How a Lone Tenant Is Holding Up a $70 Million Condo Deal
Ahmet Nejat Ozsu won’t budge.
For 15 years, he has lived in the same apartment — a one-bedroom with an enviable private deck on the top floor of a building on the Upper West Side.
So when a developer, the Naftali Group, bought the Manhattan building for $70 million last June and told tenants that they had to move, Mr. Ozsu made plans to stay. He could not be swayed with a buyout offer of $30,000, an eviction notice or even a $25 million lawsuit that Naftali recently filed against him. In April, the new landlord placed an industrial air filter outside Mr. Ozsu’s door, and the blower has been droning nonstop, driving him and his 13-year-old boxer-mix, Penelope, up the wall.
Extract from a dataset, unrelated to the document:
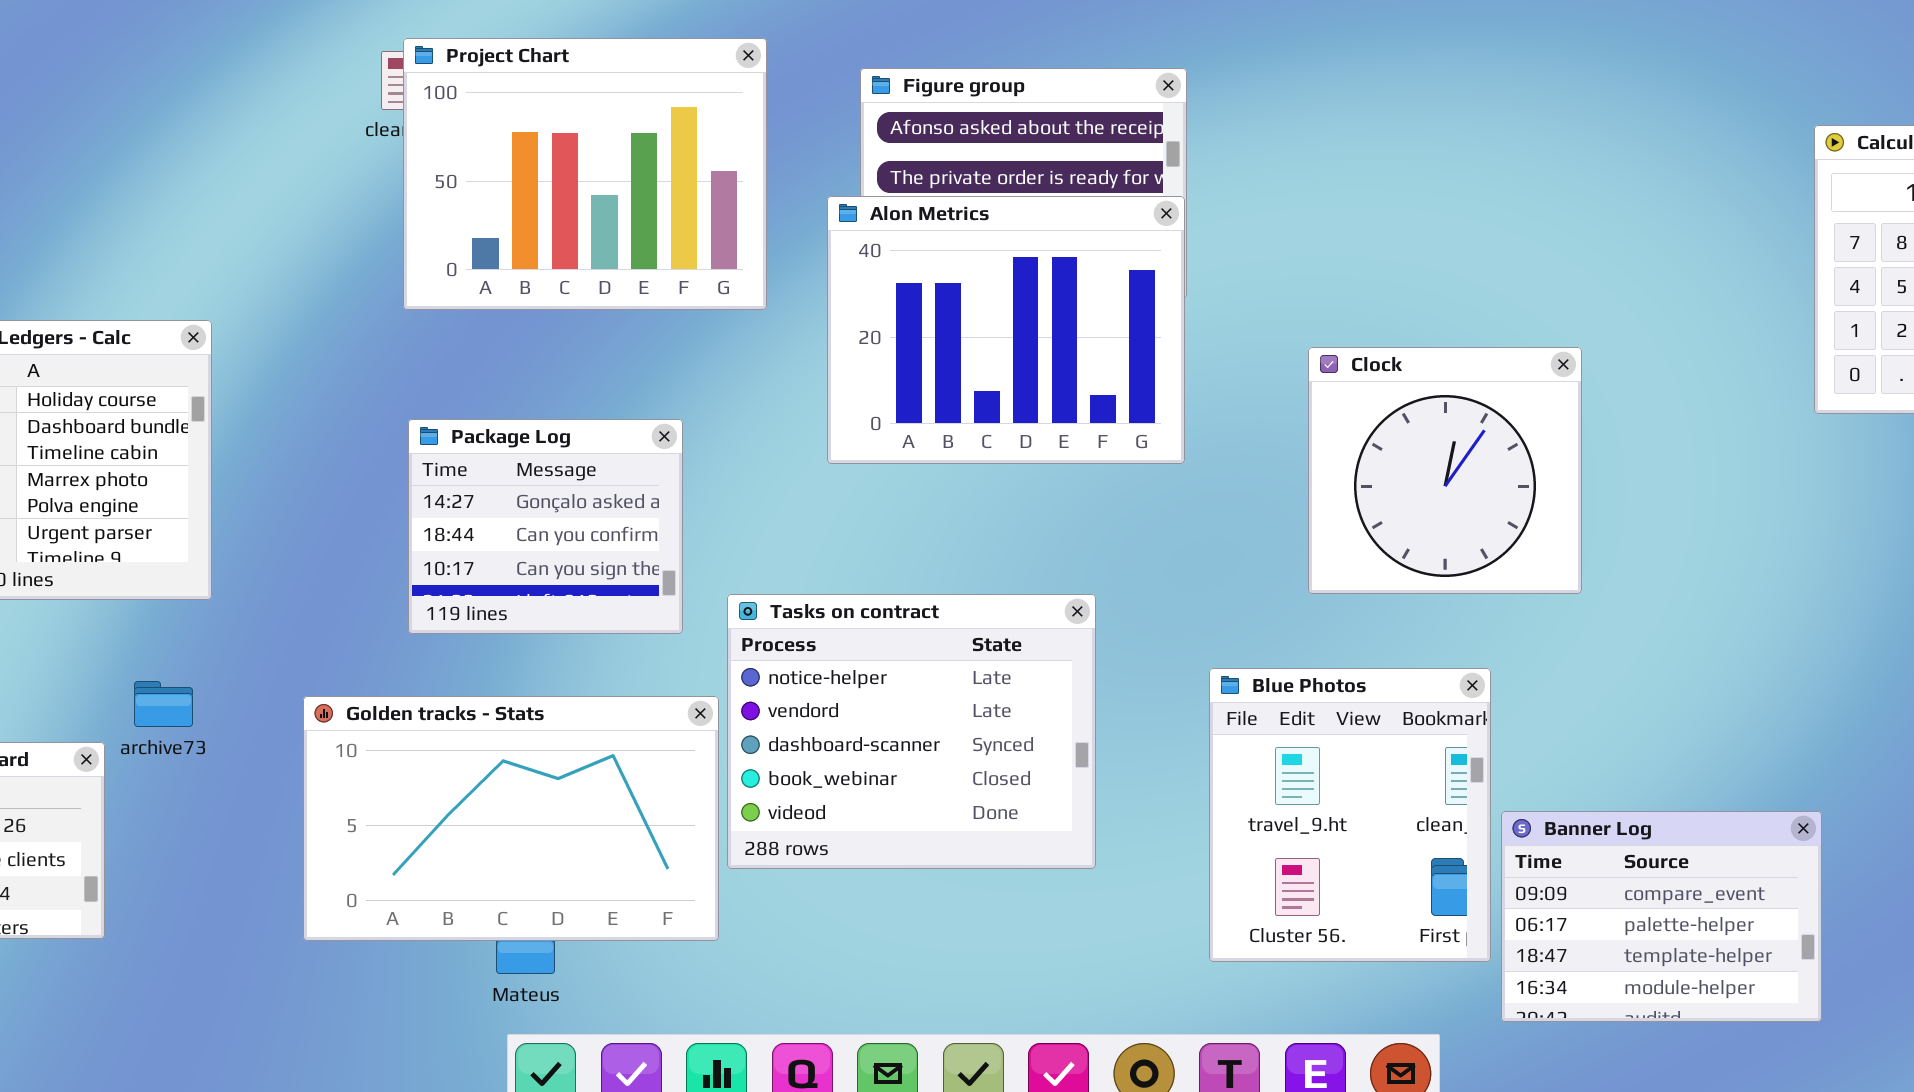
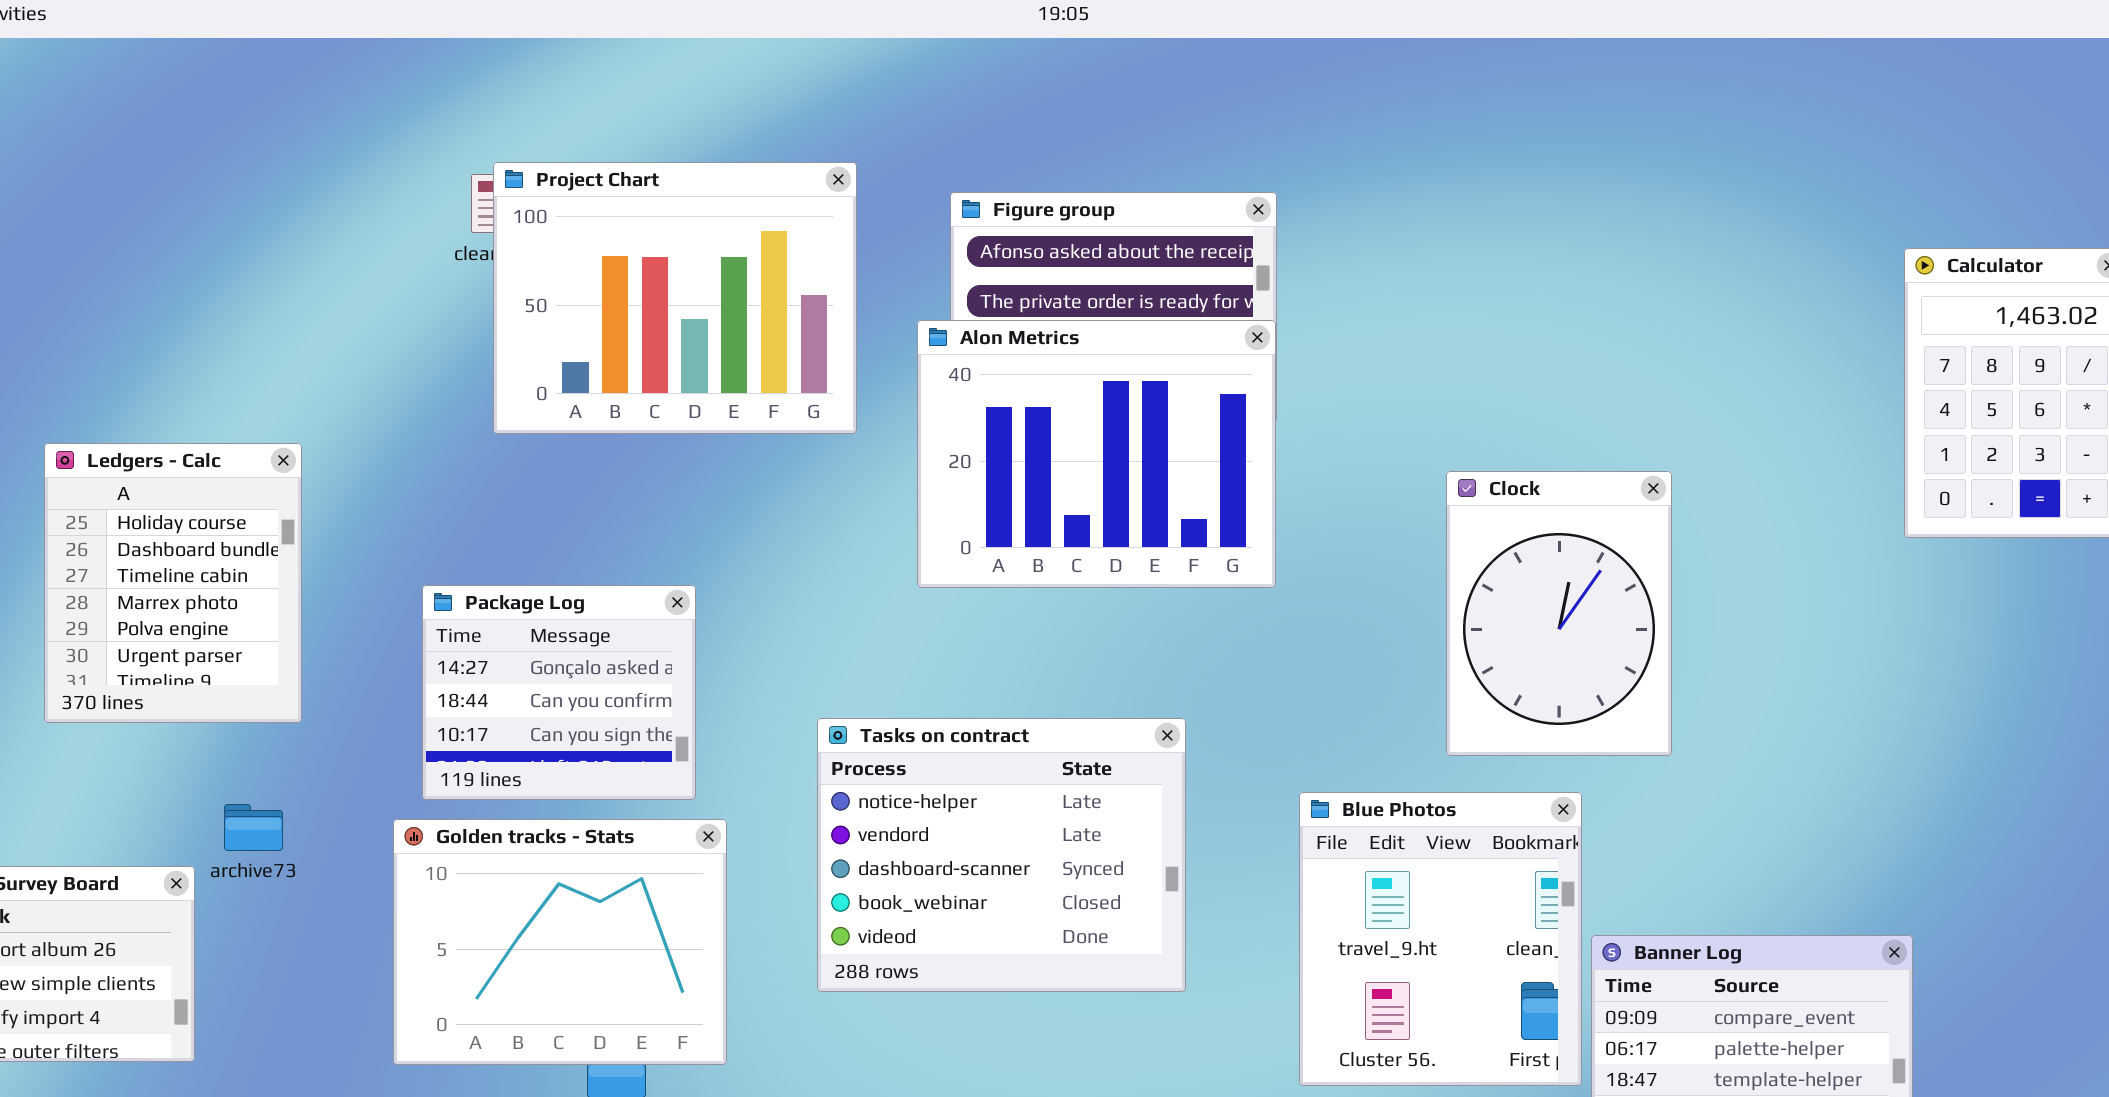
Clock: [1308,347,1582,594] -> [1446,471,1672,756], resized
Package Log: [408,419,683,634] -> [422,585,696,800], moved
Golden tracks - Stats: [303,696,719,941] -> [393,819,727,1065], resized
Still, Mr. Ozsu won’t move. “It’s two things: I have the right to be here, and I have no place to go,” he said.
Naftali Group says Mr. Ozsu is angling for a seven-figure payout and has put its multimillion dollar investment in limbo, setting off a landlord-tenant stalemate that is the stuff of legend in New York City real estate. But the pandemic has added a new twist: A renter protection enacted to prevent evictions during the crisis could help drag out the standoff for years.
Under normal circumstances, Mr. Ozsu, 52, might have already been evicted from the building at 215 West 84th Street. His apartment is not rent stabilized, and like many of his neighbors he was on a month-to-month lease that the new landlord was not obligated to renew.
But until recently, Mr. Ozsu, a freelance software engineer, was unemployed. In January, Mr. Ozsu applied for the Emergency Rental Assistance Program, a state program created during the pandemic to help tenants pay overdue rent. In most cases, a tenant cannot be evicted while their application is open. If Mr. Ozsu’s request for aid is approved, he could be entitled to stay in the apartment for at least another year — time he says he’ll need to build up savings from a job he began in March to meet the income requirements of other rental buildings.
Out of the 128 apartments, just 16 still have occupants, said Y. David Scharf, the chairman of Morrison Cohen, a law firm representing the developer. Mr. Ozsu is the only tenant who has not agreed to move, he said.
Mr. Ozsu and Adam Leitman Bailey, his lawyer, believe that the air filter and a security camera recently installed in the hallway outside his apartment, trained on his front door, are bullying tactics.
“It sounds like a jet,” Mr. Ozsu said. “It feels like it’s at the back of your head all the time.”
Mr. Scharf said the air filter “is actually for his health and safety,” although there wasn’t active construction near the apartment during a recent visit.
“There has been no harassment, period, full stop,” Mr. Scharf said, adding that there are several cameras in the building. The one near Mr. Ozsu’s apartment was installed because of “general security issues,” Mr. Scharf said, citing an incident between Mr. Ozsu and one of the building’s workers. Mr. Ozsu said he called the police after the worker became aggressive with him over a parking dispute.
Mr. Ozsu moved into an apartment in the building, called the Eagle Court, in 2006 on the recommendation of a friend who had lived there. He landed the coveted top-floor unit a year later, with its deck that overlooks the Upper West Side. His job as a software engineer helped him keep up with rising rents through the years. By October 2021, however, Mr. Ozsu was unemployed, had depleted his savings and could no longer pay the $3,350 rent on his 700-square-foot apartment.
The complex once was a thriving community, former residents said. In 1984, Rockrose Development converted a row of disparate buildings, including the onetime Borden Milk Company dairy (later converted to a garage) and a former Con Edison substation, into the Eagle Court apartments.
The odd union led to interesting design choices: studios that range from 400 to 1,000 square feet with 12-foot ceilings; duplexes and triplexes with private gardens; dim hallways with steep stairs that led to sunlit corridors.
Attracted to the building’s idiosyncrasies, many tenants lived in the building for years, Mr. Ozsu said.
“It was like Melrose Place, without the sexual scandals,” he said, recalling one couple who hosted open-door happy hours in their apartment on weekdays. Some days Mr. Ozsu would lean over his deck and holler at his downstairs neighbors to join him for impromptu barbecues.
A former resident, who asked not to be named because she “doesn’t want drama” with the new landlord, said that she left several months before the end of her lease because the building was quickly emptying and no longer felt like home.